Cuando Nicolás bajó, el aroma de los huevos y el café recién preparado inundaban la cocina. Una vez sentado en la mesa puso a Ana al tanto de su vida, de sus planes, le relató su infancia, le describió a sus padres y compartió con ella sus sueños. Ana, sentada frente a él le respondía con sus habituales monosílabos mientras que mentalmente recordaba que debía podar sus matas y regar el jardín. Se disponía a levantarse de la mesa para ordenar el lugar y lavar los trastes sucios cuando la tibieza de la mano firme y fuerte de Nicolás sobre la suya la detuvo:
-Espera –le dijo –No me has contado nada de ti
Por un momento no supo qué contestar. Volvió a sentarse lentamente y después de unos segundos, vacilante, comenzó a describirle tímidamente el tedio y la rutina que dominaban aquella casa. Cada vez que Ana pensaba que la plática había concluido Nicolás la sorprendía con una nueva duda: ¿De dónde eres? ¿Te gusta vivir aquí? ¿Tienes muchas amigas? ¿Qué haces por las tardes? ¿Tienes hermanos? Háblame de tus hijos
En toda su vida, aquella ama de casa no había conversado tanto de si misma como lo hizo a lo largo de ese desayuno. Cuando entró a su recamara terriblemente retrasada con el quehacer y a punto de que sus hijos llegaran de la escuela, se sobresaltó al ver su imagen en el espejo y descubrir a una Ana desconocida, visiblemente más vieja ¿Cuándo había comenzado a deteriorarse de esa manera? ¿Habrá sido a raíz de que nació Humberto? Tenía arrugas alrededor de los ojos, canas que comenzaban a poblar su cabellera, 25 años más que la última vez y 20 kilos de sobrepeso encima. A pesar de todo esto, su atención se centró en el repentino rubor en sus mejillas y la indiscreta sonrisa que no conseguía disimular.

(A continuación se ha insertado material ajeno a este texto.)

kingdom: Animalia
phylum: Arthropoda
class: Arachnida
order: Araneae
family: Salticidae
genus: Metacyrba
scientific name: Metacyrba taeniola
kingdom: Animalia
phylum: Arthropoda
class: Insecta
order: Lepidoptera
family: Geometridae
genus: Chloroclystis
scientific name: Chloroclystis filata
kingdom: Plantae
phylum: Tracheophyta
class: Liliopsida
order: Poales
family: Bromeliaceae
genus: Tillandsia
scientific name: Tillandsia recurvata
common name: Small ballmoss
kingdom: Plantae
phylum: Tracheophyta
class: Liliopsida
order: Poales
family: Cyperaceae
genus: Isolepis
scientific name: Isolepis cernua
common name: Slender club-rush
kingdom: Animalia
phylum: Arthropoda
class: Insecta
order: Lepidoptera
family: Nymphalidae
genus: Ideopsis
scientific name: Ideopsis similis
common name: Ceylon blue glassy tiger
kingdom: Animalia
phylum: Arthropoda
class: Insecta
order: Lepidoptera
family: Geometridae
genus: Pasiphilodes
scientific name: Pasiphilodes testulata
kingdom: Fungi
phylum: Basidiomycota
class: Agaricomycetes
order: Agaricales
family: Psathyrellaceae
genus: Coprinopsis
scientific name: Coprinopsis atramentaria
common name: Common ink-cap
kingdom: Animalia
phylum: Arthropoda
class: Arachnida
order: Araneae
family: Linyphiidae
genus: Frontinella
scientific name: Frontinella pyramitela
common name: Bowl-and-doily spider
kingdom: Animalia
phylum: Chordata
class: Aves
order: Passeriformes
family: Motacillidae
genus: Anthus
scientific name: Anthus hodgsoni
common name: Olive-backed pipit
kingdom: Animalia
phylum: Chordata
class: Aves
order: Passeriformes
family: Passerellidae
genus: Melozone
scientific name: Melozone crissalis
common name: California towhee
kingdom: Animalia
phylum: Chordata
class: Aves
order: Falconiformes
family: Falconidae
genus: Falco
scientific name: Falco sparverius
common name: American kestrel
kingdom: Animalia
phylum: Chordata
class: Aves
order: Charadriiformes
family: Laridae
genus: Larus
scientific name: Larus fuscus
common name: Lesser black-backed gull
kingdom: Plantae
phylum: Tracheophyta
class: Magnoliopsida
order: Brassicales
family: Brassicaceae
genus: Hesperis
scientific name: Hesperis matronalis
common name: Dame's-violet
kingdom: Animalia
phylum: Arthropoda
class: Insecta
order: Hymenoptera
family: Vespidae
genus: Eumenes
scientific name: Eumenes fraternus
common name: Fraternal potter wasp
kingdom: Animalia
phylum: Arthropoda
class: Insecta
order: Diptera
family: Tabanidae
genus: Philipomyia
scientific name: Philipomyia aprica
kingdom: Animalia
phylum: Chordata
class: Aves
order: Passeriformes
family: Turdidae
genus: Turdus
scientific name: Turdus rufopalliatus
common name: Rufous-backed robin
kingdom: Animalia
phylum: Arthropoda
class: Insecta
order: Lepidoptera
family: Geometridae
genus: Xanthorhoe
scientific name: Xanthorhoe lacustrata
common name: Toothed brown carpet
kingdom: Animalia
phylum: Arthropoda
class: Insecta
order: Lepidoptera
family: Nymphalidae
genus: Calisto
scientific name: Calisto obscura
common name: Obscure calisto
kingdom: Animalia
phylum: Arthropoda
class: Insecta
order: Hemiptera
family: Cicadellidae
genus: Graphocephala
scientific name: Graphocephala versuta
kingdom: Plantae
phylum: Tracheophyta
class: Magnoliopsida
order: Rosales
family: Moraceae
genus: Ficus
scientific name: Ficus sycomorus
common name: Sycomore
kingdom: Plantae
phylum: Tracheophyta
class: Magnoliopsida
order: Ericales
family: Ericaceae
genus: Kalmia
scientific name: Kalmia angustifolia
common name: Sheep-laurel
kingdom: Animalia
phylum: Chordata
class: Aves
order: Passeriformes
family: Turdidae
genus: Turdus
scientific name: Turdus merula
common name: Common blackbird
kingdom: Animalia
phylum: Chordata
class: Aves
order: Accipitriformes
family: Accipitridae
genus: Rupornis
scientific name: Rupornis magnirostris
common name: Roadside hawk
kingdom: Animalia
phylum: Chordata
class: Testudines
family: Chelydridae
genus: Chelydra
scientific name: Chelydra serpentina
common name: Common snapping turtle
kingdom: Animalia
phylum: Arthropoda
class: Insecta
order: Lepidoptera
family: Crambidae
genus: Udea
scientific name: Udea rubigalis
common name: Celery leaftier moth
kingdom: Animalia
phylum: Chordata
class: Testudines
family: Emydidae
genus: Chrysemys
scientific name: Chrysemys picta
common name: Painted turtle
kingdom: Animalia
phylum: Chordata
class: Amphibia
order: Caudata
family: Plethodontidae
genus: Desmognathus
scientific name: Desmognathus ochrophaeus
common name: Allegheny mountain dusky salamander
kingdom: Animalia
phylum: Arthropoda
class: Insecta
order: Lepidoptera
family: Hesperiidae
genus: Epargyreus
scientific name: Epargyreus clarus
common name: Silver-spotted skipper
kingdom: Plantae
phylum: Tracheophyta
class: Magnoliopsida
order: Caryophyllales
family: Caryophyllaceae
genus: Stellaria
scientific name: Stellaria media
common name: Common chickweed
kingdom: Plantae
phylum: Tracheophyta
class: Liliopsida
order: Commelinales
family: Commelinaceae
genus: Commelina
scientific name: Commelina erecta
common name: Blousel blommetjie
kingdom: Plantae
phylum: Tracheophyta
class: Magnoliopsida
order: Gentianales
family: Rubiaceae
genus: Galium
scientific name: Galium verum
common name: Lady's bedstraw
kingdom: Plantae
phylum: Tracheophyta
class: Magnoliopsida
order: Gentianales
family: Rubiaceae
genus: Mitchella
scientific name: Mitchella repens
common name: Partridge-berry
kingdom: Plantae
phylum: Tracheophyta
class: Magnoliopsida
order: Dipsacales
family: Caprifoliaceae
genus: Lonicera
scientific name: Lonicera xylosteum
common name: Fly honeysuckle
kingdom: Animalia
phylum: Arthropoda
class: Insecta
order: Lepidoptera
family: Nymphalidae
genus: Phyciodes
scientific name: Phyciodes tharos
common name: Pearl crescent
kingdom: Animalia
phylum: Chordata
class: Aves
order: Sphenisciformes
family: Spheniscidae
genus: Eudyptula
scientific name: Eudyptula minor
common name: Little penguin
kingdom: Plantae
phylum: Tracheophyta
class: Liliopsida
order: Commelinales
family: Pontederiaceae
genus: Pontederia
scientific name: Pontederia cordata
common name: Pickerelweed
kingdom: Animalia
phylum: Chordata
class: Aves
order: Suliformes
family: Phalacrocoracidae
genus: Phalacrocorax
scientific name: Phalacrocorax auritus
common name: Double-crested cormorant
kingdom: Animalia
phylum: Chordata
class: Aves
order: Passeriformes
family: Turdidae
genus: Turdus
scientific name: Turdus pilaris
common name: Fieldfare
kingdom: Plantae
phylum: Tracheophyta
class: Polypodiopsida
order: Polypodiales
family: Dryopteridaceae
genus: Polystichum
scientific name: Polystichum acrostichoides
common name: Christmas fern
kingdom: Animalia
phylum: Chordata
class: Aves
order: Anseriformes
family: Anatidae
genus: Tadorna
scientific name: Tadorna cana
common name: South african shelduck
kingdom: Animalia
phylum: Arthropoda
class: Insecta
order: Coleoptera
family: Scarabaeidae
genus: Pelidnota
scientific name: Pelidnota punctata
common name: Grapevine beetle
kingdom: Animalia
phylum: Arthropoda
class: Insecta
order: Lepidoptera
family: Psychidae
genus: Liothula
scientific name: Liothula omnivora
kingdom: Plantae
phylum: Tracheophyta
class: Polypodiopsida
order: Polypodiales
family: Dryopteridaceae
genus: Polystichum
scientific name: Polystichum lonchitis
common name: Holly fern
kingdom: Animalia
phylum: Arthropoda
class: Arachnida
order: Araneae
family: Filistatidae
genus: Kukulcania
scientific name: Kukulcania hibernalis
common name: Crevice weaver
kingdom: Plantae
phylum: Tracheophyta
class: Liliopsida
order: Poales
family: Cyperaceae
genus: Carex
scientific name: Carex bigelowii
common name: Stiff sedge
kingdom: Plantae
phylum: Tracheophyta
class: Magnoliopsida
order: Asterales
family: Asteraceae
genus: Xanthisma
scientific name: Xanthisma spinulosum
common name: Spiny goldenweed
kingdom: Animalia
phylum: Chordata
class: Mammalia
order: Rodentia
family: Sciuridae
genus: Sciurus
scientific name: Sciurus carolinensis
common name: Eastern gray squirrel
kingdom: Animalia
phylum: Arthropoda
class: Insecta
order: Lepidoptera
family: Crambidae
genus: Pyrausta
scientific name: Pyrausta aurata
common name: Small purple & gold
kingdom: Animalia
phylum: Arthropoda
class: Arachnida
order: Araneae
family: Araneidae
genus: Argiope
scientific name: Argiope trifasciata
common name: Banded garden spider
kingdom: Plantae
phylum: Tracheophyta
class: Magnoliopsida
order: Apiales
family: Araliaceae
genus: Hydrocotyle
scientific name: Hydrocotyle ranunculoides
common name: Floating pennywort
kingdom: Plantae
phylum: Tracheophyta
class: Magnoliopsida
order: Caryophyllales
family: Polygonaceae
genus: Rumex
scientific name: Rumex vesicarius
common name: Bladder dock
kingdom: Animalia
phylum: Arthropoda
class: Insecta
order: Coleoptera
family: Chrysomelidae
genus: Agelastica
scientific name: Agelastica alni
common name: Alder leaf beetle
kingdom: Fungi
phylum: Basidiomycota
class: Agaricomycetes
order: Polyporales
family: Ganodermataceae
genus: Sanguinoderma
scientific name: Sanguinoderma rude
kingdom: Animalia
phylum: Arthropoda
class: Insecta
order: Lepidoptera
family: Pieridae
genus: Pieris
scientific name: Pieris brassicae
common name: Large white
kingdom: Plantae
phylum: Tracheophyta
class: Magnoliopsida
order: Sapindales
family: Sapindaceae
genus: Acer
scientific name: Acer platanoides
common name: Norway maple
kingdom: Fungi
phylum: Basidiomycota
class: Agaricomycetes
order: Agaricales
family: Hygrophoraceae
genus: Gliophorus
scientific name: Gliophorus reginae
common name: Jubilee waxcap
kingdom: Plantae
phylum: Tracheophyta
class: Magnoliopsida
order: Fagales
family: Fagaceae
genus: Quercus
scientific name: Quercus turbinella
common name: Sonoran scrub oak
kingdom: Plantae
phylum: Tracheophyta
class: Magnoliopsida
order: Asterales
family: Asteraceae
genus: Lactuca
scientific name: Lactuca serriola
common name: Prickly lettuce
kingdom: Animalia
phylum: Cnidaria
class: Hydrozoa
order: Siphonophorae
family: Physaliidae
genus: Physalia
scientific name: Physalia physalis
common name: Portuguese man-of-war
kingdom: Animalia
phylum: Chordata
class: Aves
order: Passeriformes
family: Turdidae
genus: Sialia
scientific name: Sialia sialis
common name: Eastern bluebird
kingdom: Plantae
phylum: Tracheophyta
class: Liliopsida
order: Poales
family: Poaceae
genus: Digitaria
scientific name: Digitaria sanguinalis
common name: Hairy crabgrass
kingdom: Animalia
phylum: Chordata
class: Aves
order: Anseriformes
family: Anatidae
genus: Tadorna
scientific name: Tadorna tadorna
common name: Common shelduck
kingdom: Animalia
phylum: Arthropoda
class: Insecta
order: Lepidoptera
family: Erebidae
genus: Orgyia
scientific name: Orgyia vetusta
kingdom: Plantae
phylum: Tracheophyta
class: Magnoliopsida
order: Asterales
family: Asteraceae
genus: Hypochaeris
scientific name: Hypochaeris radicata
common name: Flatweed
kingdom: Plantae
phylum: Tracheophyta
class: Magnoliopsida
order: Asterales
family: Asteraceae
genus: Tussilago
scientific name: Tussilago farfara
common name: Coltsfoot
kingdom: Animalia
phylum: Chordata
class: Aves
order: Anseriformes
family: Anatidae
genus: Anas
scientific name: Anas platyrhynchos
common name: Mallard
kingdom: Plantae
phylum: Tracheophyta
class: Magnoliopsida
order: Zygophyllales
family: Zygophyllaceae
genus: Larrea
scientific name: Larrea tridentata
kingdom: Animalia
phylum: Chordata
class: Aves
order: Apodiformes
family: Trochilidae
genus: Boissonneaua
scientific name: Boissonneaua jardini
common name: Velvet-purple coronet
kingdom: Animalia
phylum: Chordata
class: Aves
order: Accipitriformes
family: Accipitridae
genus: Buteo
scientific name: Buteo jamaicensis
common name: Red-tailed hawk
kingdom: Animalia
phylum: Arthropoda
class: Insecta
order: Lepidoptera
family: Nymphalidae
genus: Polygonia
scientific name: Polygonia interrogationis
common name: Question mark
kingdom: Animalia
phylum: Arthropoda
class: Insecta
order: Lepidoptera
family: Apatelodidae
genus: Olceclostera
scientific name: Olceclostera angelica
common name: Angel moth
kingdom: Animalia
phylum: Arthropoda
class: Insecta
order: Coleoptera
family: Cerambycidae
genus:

Estaba emocionada como una quinceañera en su primera cita ¡Hacía tanto tiempo que nadie se interesaba en ella! Para la demás gente era la esposa de Matías, la mamá de Humberto, Carolina y Carlos, pero había pasado un siglo antes de que alguien la reconociera como Ana la mujer, el ser humano, la persona. Hasta ella misma lo había olvidado.
La estancia del primo cambió su vida y modificó la rutina que tenía impuesta. Cuando todo mundo se iba a hacer su vida, ellos dos se quedaban disfrutando de la sobremesa luego del desayuno: leían los diarios, comentaban los últimos acontecimientos lo cual servía para que Ana se diera cuenta de que sus opiniones no eran tan incoherentes o absurdas como alguna vez pensó.
Después, Nicolás tenía el detalle de ayudarle con los quehaceres gracias a lo cual le quedaba algún tiempo libre. Pronto, se encontró abriendo el baúl de los objetos viejos para rescatar del polvo sus novelas preferidas, el diario olvidado, fotografías y cartas de antiguos pretendientes.
Aprovechando la soledad de esas tardes en que el primo salía a sus prácticas se dedicaba a hojear, a observar, a recordar lo olvidado. Era como tener un affaire revitalizante, romántico, privado y peligroso.
Matías tardó en notar lo que ocurría. Tuvo que ceder minutos de su egoísta mundo para dedicarse a observar a su mujer antes callada y ausente pero que ahora canturreaba mientras hacía sus labores con los labios pintados de rojo y su ropa combinada y bien planchada como si tuviera planes para salir. Se había cambiado el peinado y tenía otro color de pelo
¿Cuándo fue la última vez que tuve intimidad con mi mujer? –Se preguntaba aquel en silencio. Reflexionaba y concluía con cierta confusión –Quizá el año pasado
El día en que Nicolás se marchó Ana no pudo disimular su tristeza
-No llores prima –Le pidió antes de irse –Ningún hombre merece las lágrimas de una mujer, y menos si ésta es tan excepcional como tú
Se fue en el camión de las tres. Matías regresó de la terminal contento de recuperar la privacidad. Cuando entró a casa encontró a su esposa bordando una servilleta. Ana levantó la mirada al sentirlo llegar y sin dejar su labor anunció con seguridad:
-He decidido terminar mis estudios. La siguiente semana comienzo mis clases.
Confundido y sin saber qué contestar, el hombre se dejó caer extenuado en el sillón mientras encendía la televisión, incapaz de responder nada, dándole vueltas a la repentina decisión de su mujer, quien, como si nada, seguía con su punto de cruz mientras su ahora castaña cabellera le caía sobre los hombros.